:: ENTRIES SHOWN
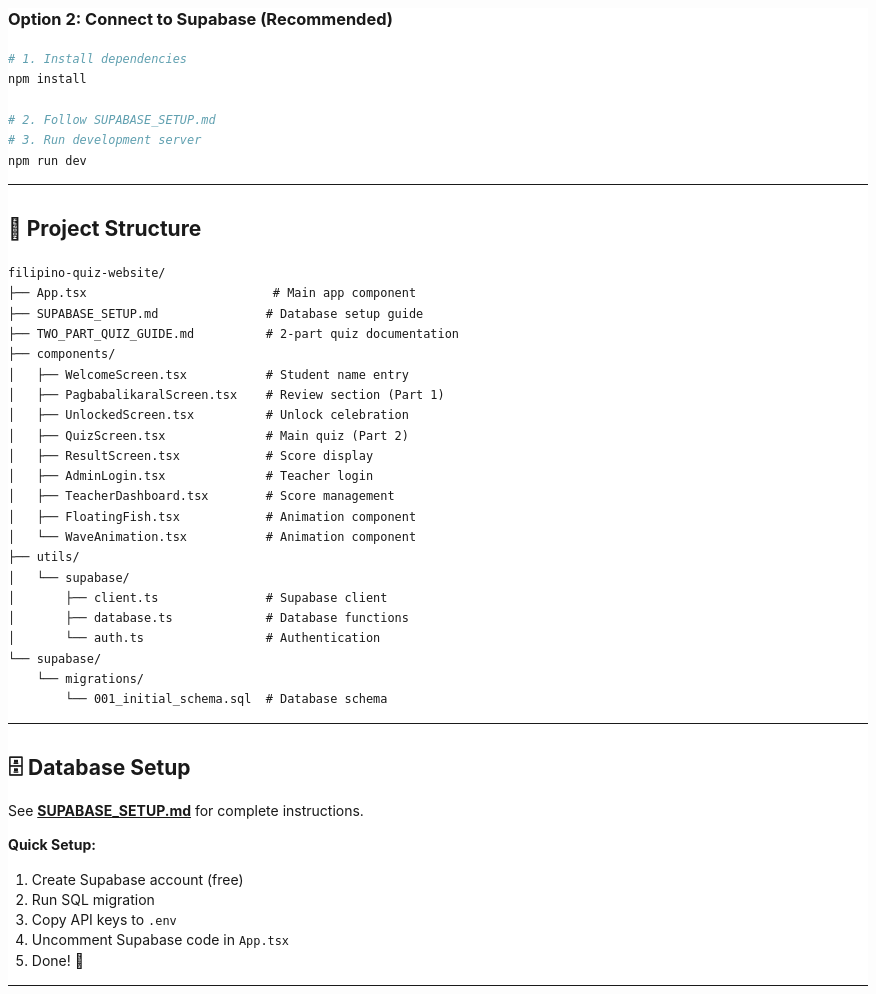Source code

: ### Option 2: Connect to Supabase (Recommended)
```bash
# 1. Install dependencies
npm install

# 2. Follow SUPABASE_SETUP.md
# 3. Run development server
npm run dev
```

---

## 📁 Project Structure

```
filipino-quiz-website/
├── App.tsx                          # Main app component
├── SUPABASE_SETUP.md               # Database setup guide
├── TWO_PART_QUIZ_GUIDE.md          # 2-part quiz documentation
├── components/
│   ├── WelcomeScreen.tsx           # Student name entry
│   ├── PagbabalikaralScreen.tsx    # Review section (Part 1)
│   ├── UnlockedScreen.tsx          # Unlock celebration
│   ├── QuizScreen.tsx              # Main quiz (Part 2)
│   ├── ResultScreen.tsx            # Score display
│   ├── AdminLogin.tsx              # Teacher login
│   ├── TeacherDashboard.tsx        # Score management
│   ├── FloatingFish.tsx            # Animation component
│   └── WaveAnimation.tsx           # Animation component
├── utils/
│   └── supabase/
│       ├── client.ts               # Supabase client
│       ├── database.ts             # Database functions
│       └── auth.ts                 # Authentication
└── supabase/
    └── migrations/
        └── 001_initial_schema.sql  # Database schema
```

---

## 🗄️ Database Setup

See **[SUPABASE_SETUP.md](./SUPABASE_SETUP.md)** for complete instructions.

**Quick Setup:**
1. Create Supabase account (free)
2. Run SQL migration
3. Copy API keys to `.env`
4. Uncomment Supabase code in `App.tsx`
5. Done! 🎉

---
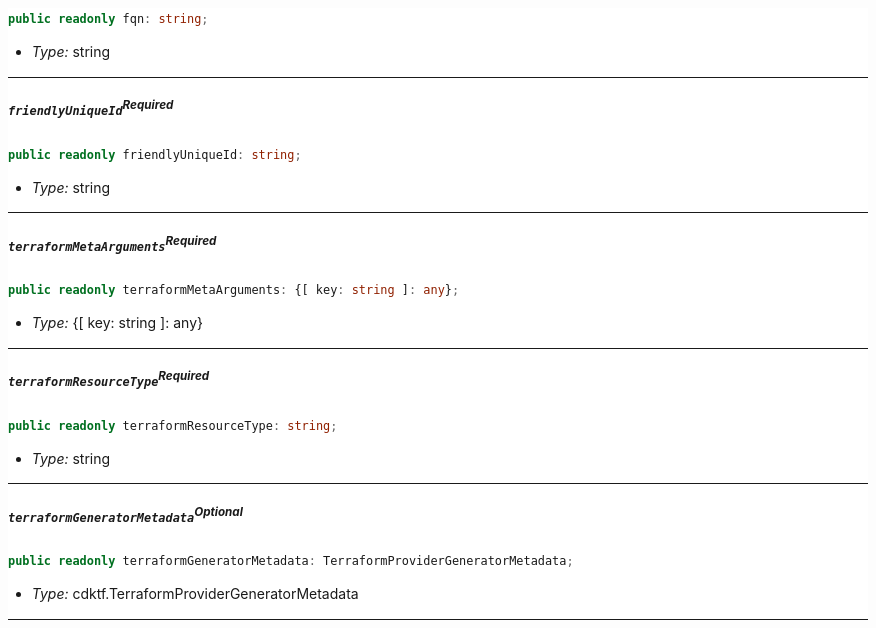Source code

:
 ```typescript
public readonly fqn: string;
```

- *Type:* string

---

##### `friendlyUniqueId`<sup>Required</sup> <a name="friendlyUniqueId" id="@cdktf/provider-azurerm.siteRecoveryHypervNetworkMapping.SiteRecoveryHypervNetworkMapping.property.friendlyUniqueId"></a>

```typescript
public readonly friendlyUniqueId: string;
```

- *Type:* string

---

##### `terraformMetaArguments`<sup>Required</sup> <a name="terraformMetaArguments" id="@cdktf/provider-azurerm.siteRecoveryHypervNetworkMapping.SiteRecoveryHypervNetworkMapping.property.terraformMetaArguments"></a>

```typescript
public readonly terraformMetaArguments: {[ key: string ]: any};
```

- *Type:* {[ key: string ]: any}

---

##### `terraformResourceType`<sup>Required</sup> <a name="terraformResourceType" id="@cdktf/provider-azurerm.siteRecoveryHypervNetworkMapping.SiteRecoveryHypervNetworkMapping.property.terraformResourceType"></a>

```typescript
public readonly terraformResourceType: string;
```

- *Type:* string

---

##### `terraformGeneratorMetadata`<sup>Optional</sup> <a name="terraformGeneratorMetadata" id="@cdktf/provider-azurerm.siteRecoveryHypervNetworkMapping.SiteRecoveryHypervNetworkMapping.property.terraformGeneratorMetadata"></a>

```typescript
public readonly terraformGeneratorMetadata: TerraformProviderGeneratorMetadata;
```

- *Type:* cdktf.TerraformProviderGeneratorMetadata

---
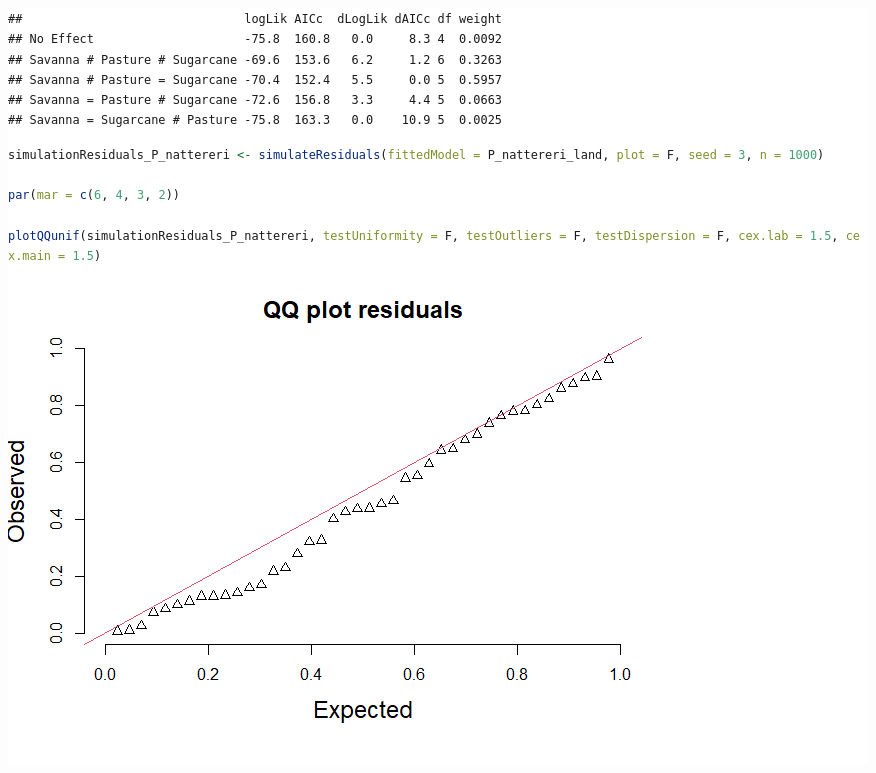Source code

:     ##                               logLik AICc  dLogLik dAICc df weight
    ## No Effect                     -75.8  160.8   0.0     8.3 4  0.0092
    ## Savanna # Pasture # Sugarcane -69.6  153.6   6.2     1.2 6  0.3263
    ## Savanna # Pasture = Sugarcane -70.4  152.4   5.5     0.0 5  0.5957
    ## Savanna = Pasture # Sugarcane -72.6  156.8   3.3     4.4 5  0.0663
    ## Savanna = Sugarcane # Pasture -75.8  163.3   0.0    10.9 5  0.0025

``` r
simulationResiduals_P_nattereri <- simulateResiduals(fittedModel = P_nattereri_land, plot = F, seed = 3, n = 1000)

par(mar = c(6, 4, 3, 2))

plotQQunif(simulationResiduals_P_nattereri, testUniformity = F, testOutliers = F, testDispersion = F, cex.lab = 1.5, cex.main = 1.5) 
```

![](Observational_study_files/figure-gfm/unnamed-chunk-45-1.png)

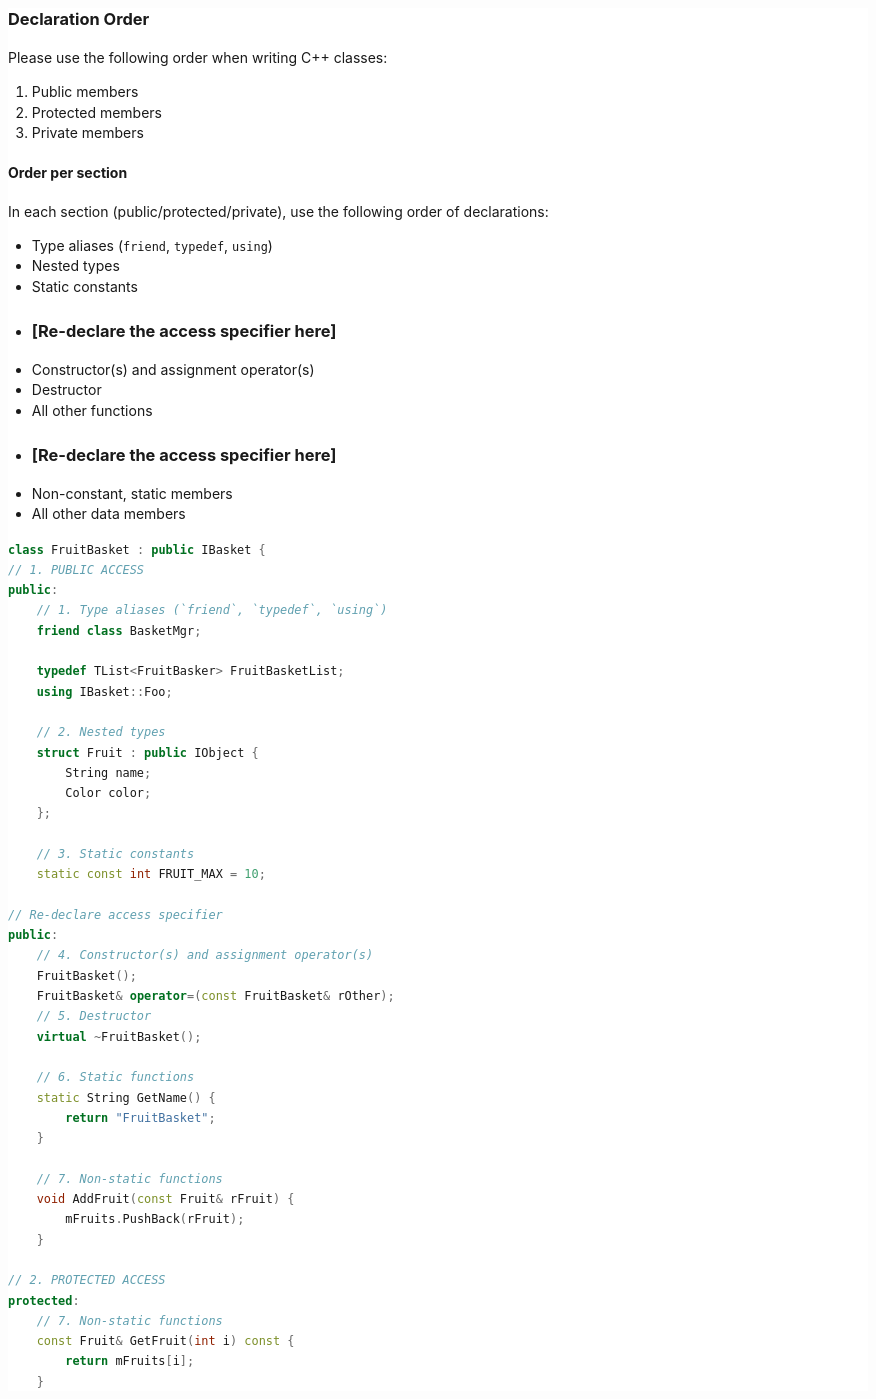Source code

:### Declaration Order
Please use the following order when writing C++ classes:

1. Public members
2. Protected members
3. Private members

#### Order per section
In each section (public/protected/private), use the following order of declarations:

- Type aliases (`friend`, `typedef`, `using`)
- Nested types
- Static constants
- ### **[Re-declare the access specifier here]**
- Constructor(s) and assignment operator(s)
- Destructor
- All other functions
- ### **[Re-declare the access specifier here]**
- Non-constant, static members
- All other data members

```cpp
class FruitBasket : public IBasket {
// 1. PUBLIC ACCESS
public:
    // 1. Type aliases (`friend`, `typedef`, `using`)
    friend class BasketMgr;
    
    typedef TList<FruitBasker> FruitBasketList;
    using IBasket::Foo;

    // 2. Nested types
    struct Fruit : public IObject {
        String name;
        Color color;
    };

    // 3. Static constants
    static const int FRUIT_MAX = 10;

// Re-declare access specifier
public:
    // 4. Constructor(s) and assignment operator(s)
    FruitBasket();
    FruitBasket& operator=(const FruitBasket& rOther);
    // 5. Destructor
    virtual ~FruitBasket();

    // 6. Static functions
    static String GetName() {
        return "FruitBasket";
    }

    // 7. Non-static functions
    void AddFruit(const Fruit& rFruit) {
        mFruits.PushBack(rFruit);
    }

// 2. PROTECTED ACCESS
protected:
    // 7. Non-static functions
    const Fruit& GetFruit(int i) const {
        return mFruits[i];
    }
```
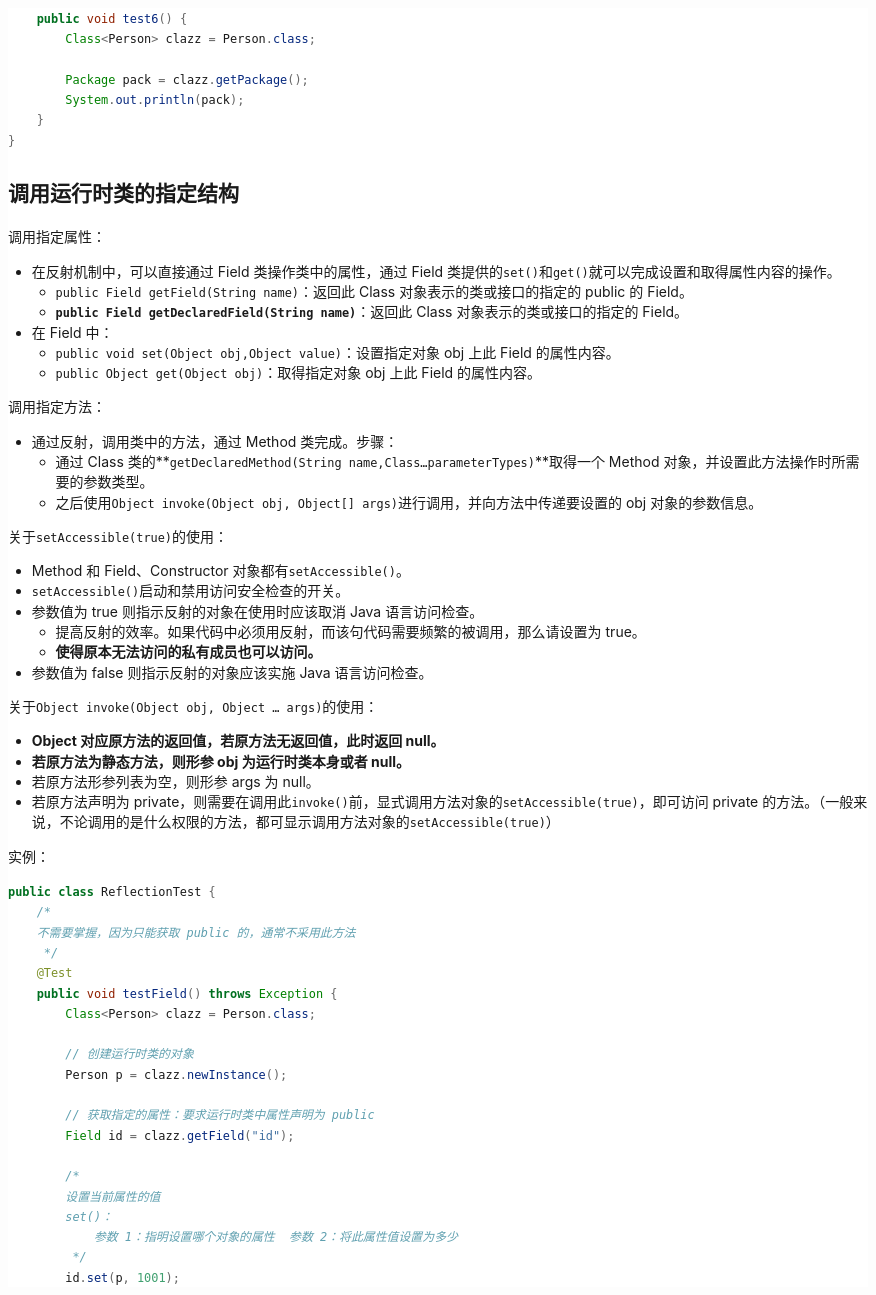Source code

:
 ```java
    public void test6() {
        Class<Person> clazz = Person.class;

        Package pack = clazz.getPackage();
        System.out.println(pack);
    }
}
```

## 调用运行时类的指定结构

调用指定属性：

- 在反射机制中，可以直接通过 Field 类操作类中的属性，通过 Field 类提供的`set()`和`get()`就可以完成设置和取得属性内容的操作。
  - `public Field getField(String name)`：返回此 Class 对象表示的类或接口的指定的 public 的 Field。
  - **`public Field getDeclaredField(String name)`**：返回此 Class 对象表示的类或接口的指定的 Field。
- 在 Field 中：
  - `public void set(Object obj,Object value)`：设置指定对象 obj 上此 Field 的属性内容。
  - `public Object get(Object obj)`：取得指定对象 obj 上此 Field 的属性内容。

调用指定方法：

- 通过反射，调用类中的方法，通过 Method 类完成。步骤：
  - 通过 Class 类的**`getDeclaredMethod(String name,Class…parameterTypes)`**取得一个 Method 对象，并设置此方法操作时所需要的参数类型。
  - 之后使用`Object invoke(Object obj, Object[] args)`进行调用，并向方法中传递要设置的 obj 对象的参数信息。

关于`setAccessible(true)`的使用：

- Method 和 Field、Constructor 对象都有`setAccessible()`。
- `setAccessible()`启动和禁用访问安全检查的开关。
- 参数值为 true 则指示反射的对象在使用时应该取消 Java 语言访问检查。
  - 提高反射的效率。如果代码中必须用反射，而该句代码需要频繁的被调用，那么请设置为 true。
  - **使得原本无法访问的私有成员也可以访问。**
- 参数值为 false 则指示反射的对象应该实施 Java 语言访问检查。

关于`Object invoke(Object obj, Object … args)`的使用：

- **Object 对应原方法的返回值，若原方法无返回值，此时返回 null。**
- **若原方法为静态方法，则形参 obj 为运行时类本身或者 null。**
- 若原方法形参列表为空，则形参 args 为 null。
- 若原方法声明为 private，则需要在调用此`invoke()`前，显式调用方法对象的`setAccessible(true)`，即可访问 private 的方法。（一般来说，不论调用的是什么权限的方法，都可显示调用方法对象的`setAccessible(true)`）

实例：

```java
public class ReflectionTest {
    /*
    不需要掌握，因为只能获取 public 的，通常不采用此方法
     */
    @Test
    public void testField() throws Exception {
        Class<Person> clazz = Person.class;

        // 创建运行时类的对象
        Person p = clazz.newInstance();

        // 获取指定的属性：要求运行时类中属性声明为 public
        Field id = clazz.getField("id");

        /*
        设置当前属性的值
        set()：
            参数 1：指明设置哪个对象的属性  参数 2：将此属性值设置为多少
         */
        id.set(p, 1001);
```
::::
With "TerraformProviderGeneratorMetadata" as the string to find, copy every line of the records that holds it.

public readonly terraformGeneratorMetadata: TerraformProviderGeneratorMetadata;
- *Type:* cdktf.TerraformProviderGeneratorMetadata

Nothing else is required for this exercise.